Un barrage contre l'humanité

Dans "Still Life", mi-documentaire mi-fiction, le cinéaste chinois Jia Zhang Ke restitue au plus près la vie des ouvriers sur les chantiers du barrage des Trois Gorges, le plus grand du monde. L'un d'entre eux est à la recherche de ses amours englouties avec la montée des eaux. Bouleversant.

Indépendant et plutôt mal vu en Chine où ses films ne sont pas distribués, Jia Zhang Ke dénonce inlassablement le désarroi de ses compatriotes face au développement anarchique du pays. Après "The World", hallucinant voyage dans un parc d'attractions qui reproduit les grands monuments du monde à Pékin, "Still Life" s'attaque aux bouleversements humains induits par la construction du Barrages des Trois Gorges.

L'ouvrage hydroélectrique sur le Yangzi Jiang, d'un longueur ahurissante de 2.300 km, doit lors de son achèvement en 2009 devenir le plus grand barrage du monde.
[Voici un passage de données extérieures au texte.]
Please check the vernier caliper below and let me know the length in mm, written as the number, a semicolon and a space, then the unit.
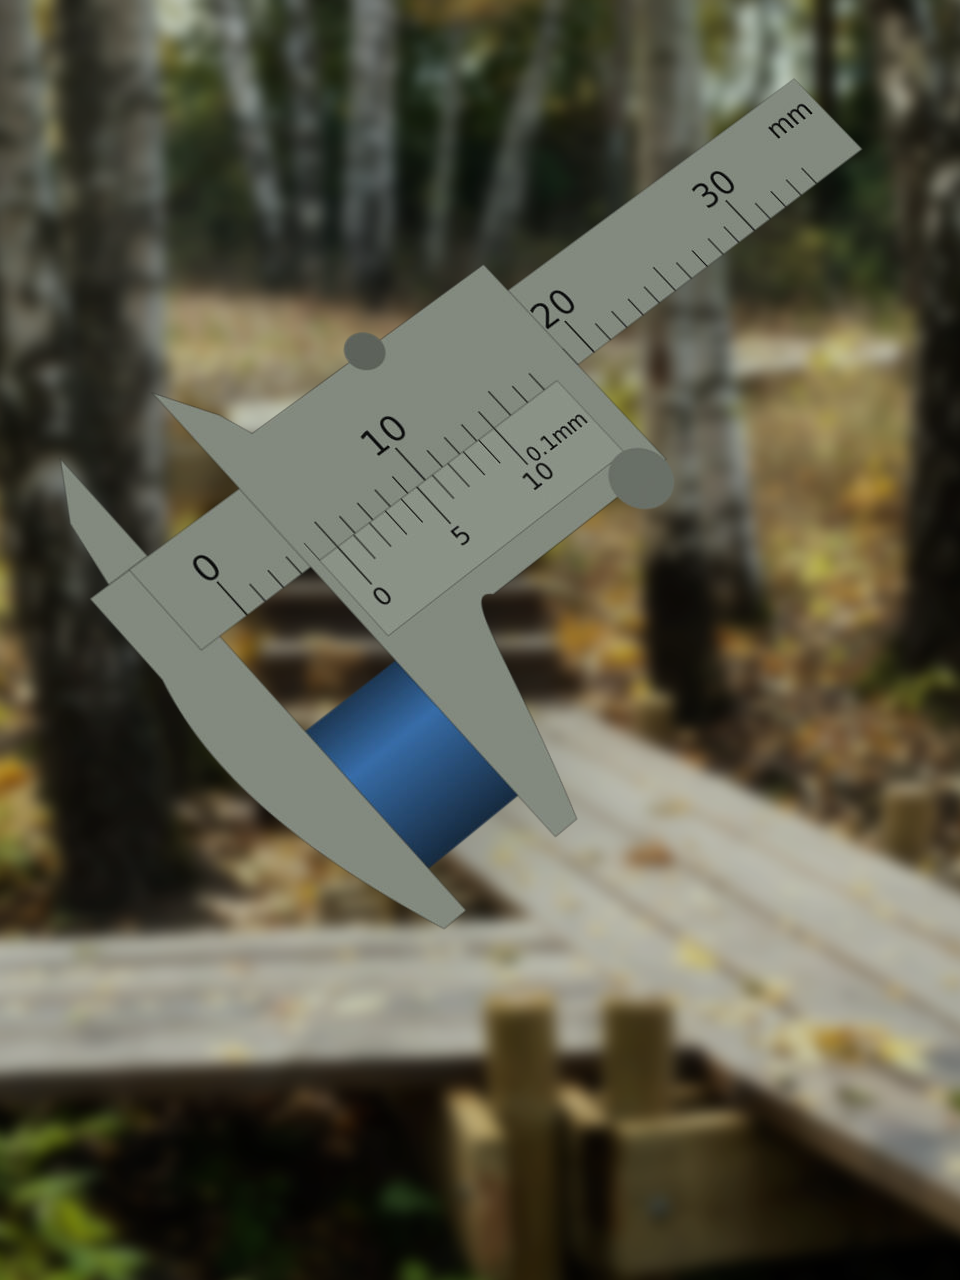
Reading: 5.0; mm
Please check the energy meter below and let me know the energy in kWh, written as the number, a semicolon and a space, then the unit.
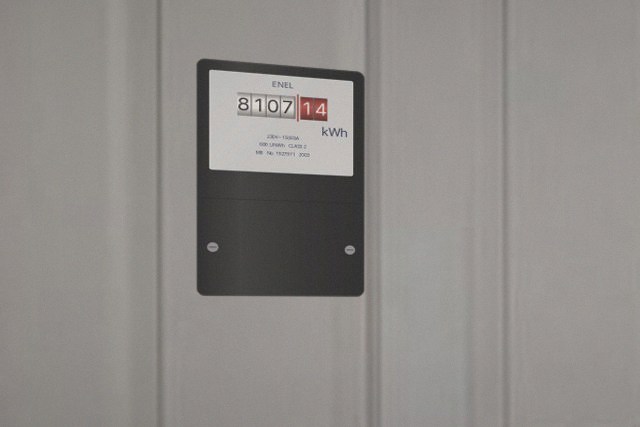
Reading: 8107.14; kWh
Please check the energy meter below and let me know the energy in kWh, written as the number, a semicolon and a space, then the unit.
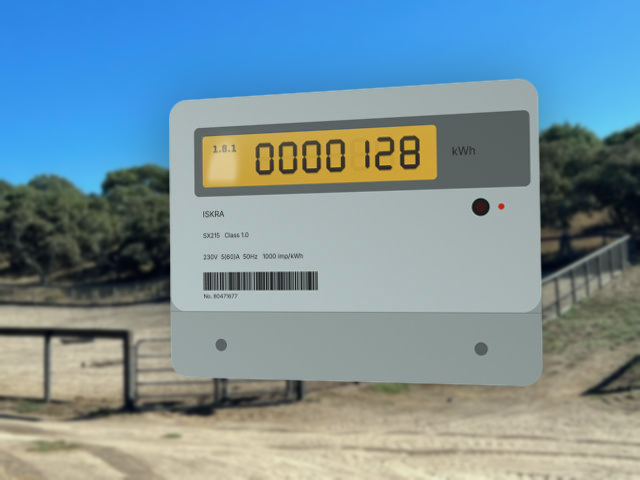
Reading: 128; kWh
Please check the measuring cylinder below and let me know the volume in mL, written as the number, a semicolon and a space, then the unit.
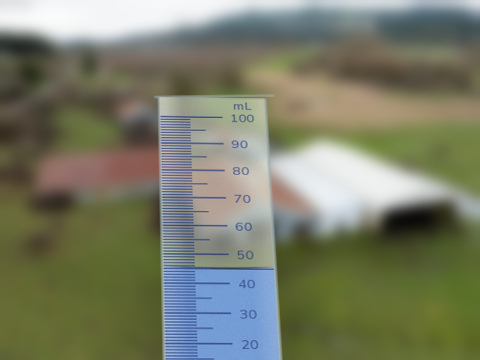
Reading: 45; mL
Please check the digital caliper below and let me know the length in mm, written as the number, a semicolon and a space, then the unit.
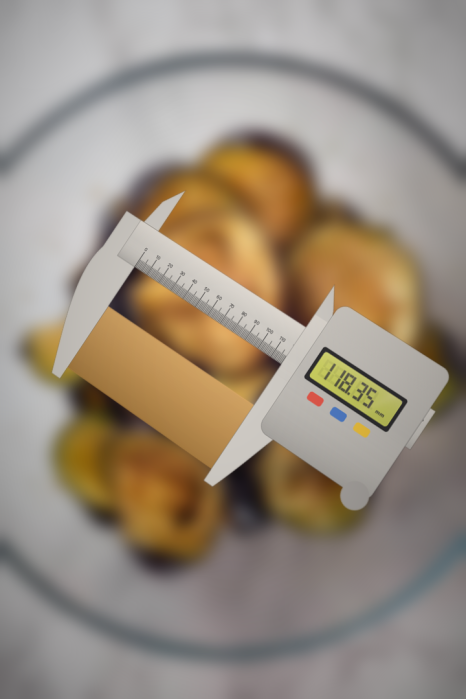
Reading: 118.35; mm
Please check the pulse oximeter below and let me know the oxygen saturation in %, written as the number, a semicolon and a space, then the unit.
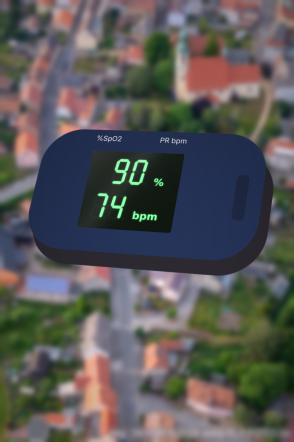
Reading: 90; %
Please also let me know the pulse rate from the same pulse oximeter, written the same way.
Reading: 74; bpm
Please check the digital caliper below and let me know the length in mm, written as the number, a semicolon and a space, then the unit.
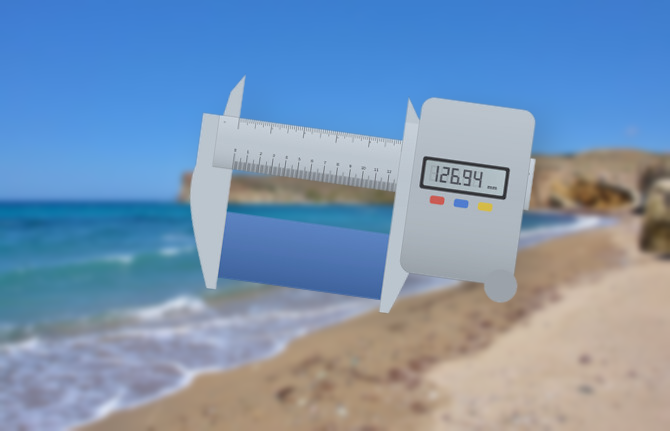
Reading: 126.94; mm
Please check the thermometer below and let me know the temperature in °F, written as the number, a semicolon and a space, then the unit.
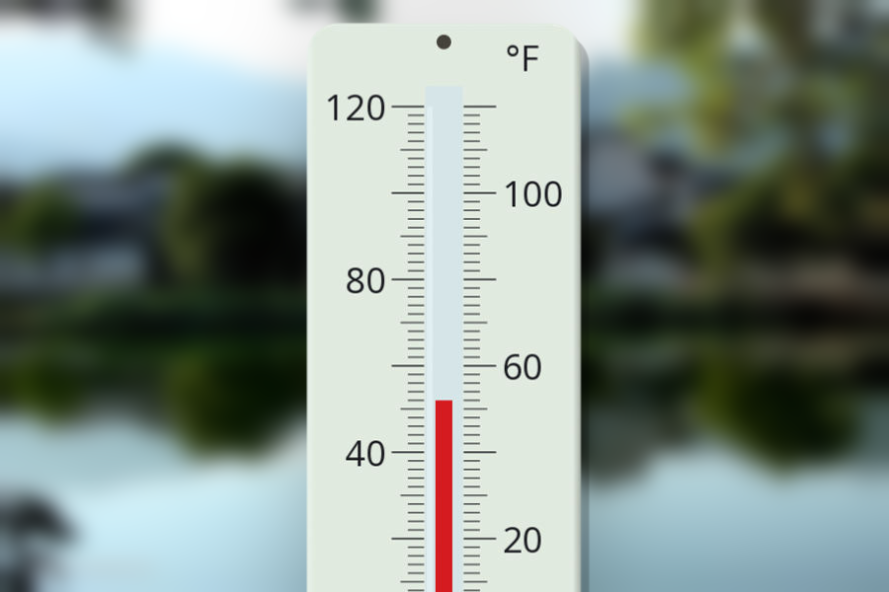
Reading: 52; °F
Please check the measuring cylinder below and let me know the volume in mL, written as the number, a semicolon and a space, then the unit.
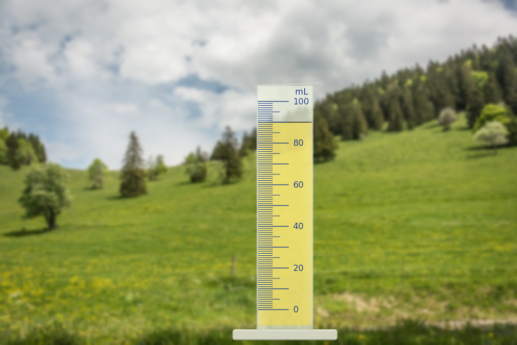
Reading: 90; mL
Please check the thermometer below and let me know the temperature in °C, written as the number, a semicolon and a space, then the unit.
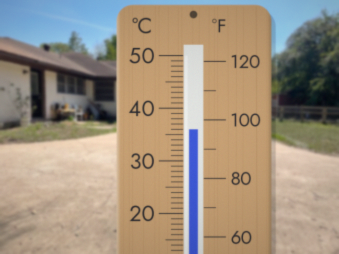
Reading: 36; °C
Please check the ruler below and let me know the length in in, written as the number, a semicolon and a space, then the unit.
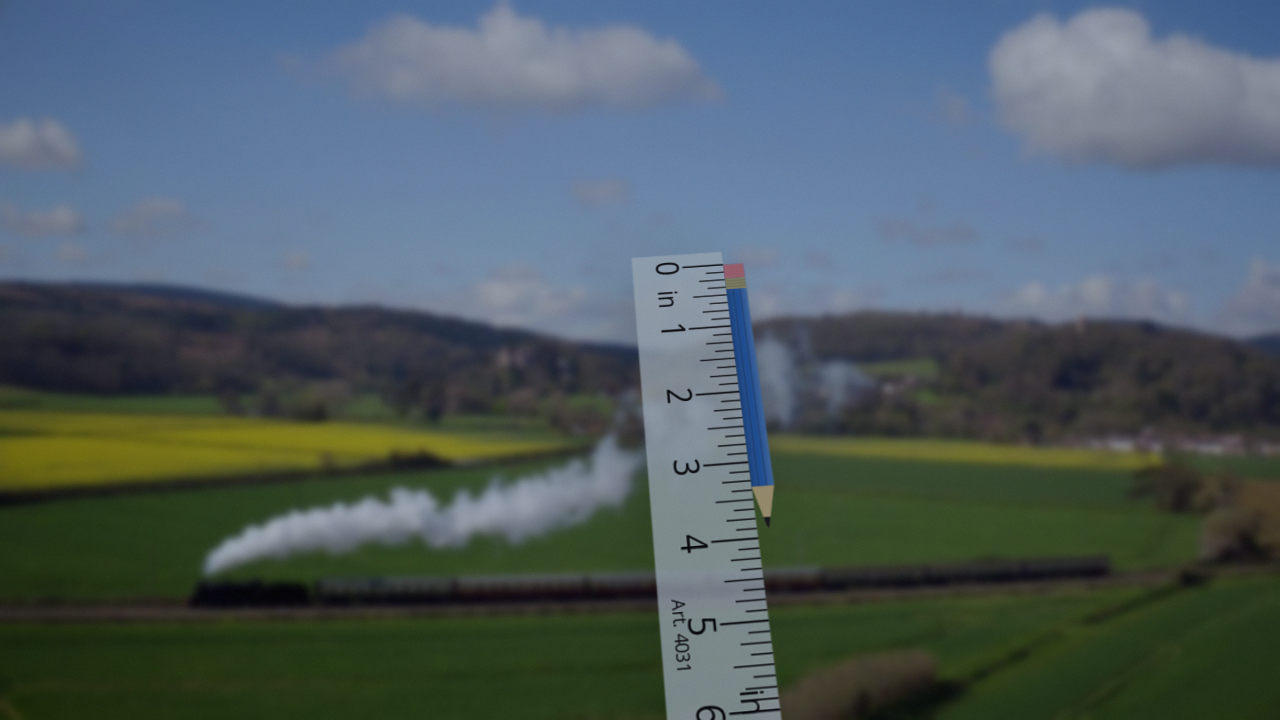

Le tout au mépris de l'impact sur l'environnement et sur les populations locales: 1,4 million d'habitants déplacés sans aucune indemnité.

Le réalisateur, qui a eu le Lion d'or au dernier festival de Venise, filme avec beaucoup d'humanité la vie des myriades d'ouvriers qui s'activent sur les chantiers, détruisant des villes entières qu'ils ont, pour certains, contribué à construire quelques décennies plutôt pour le régime communiste.

Le personnage central, San Ming (bouleversant Han Sanming, un ancien mineur, qui est de tous les films de Jia Zhang Ke) est un taciturne qui déboule dans la ville de Fengje à la recherche de sa femme et de sa fille qu'il n'a pas revues depuis 16 ans. Aujourd'hui, l'immeuble, la rue, le quartier où elles ont vécu ne sont plus qu'une tâche sous les eaux du barrage. Chaque jour l'eau monte comme l'indiquent les marqueurs sur les rives du fleuve qui serpente entre les montagnes perdues dans les nuages et dans la moiteur du climat à l'humidité palpable, tout comme dans les peintures traditionnelles chinoises.

Pour retrouver la trace de sa famille et mener son enquête, San Ming n'a d'autre ressource que de se faire embaucher sur un chantier. Là, il partage la vie des ouvriers et prend part à leur labeur, à leurs joies comme à leurs douleurs, gens simples qui vivent au jour le jour sans domicile fixe au gré des travaux. Les accidents ne sont pas rares, ni les scènes surréalistes comme ces immeubles récents, et très laids, symboles du modernisme communiste, qui s'effondrent soudain comme châteaux de cartes.

Dans les mêmes parages, une femme cherche elle aussi son amour. Leurs chassés-croisés aussi douloureux que vains confèrent au film la couleur mélancolique des amours perdues, réellement et symboliquement englouties par les eaux.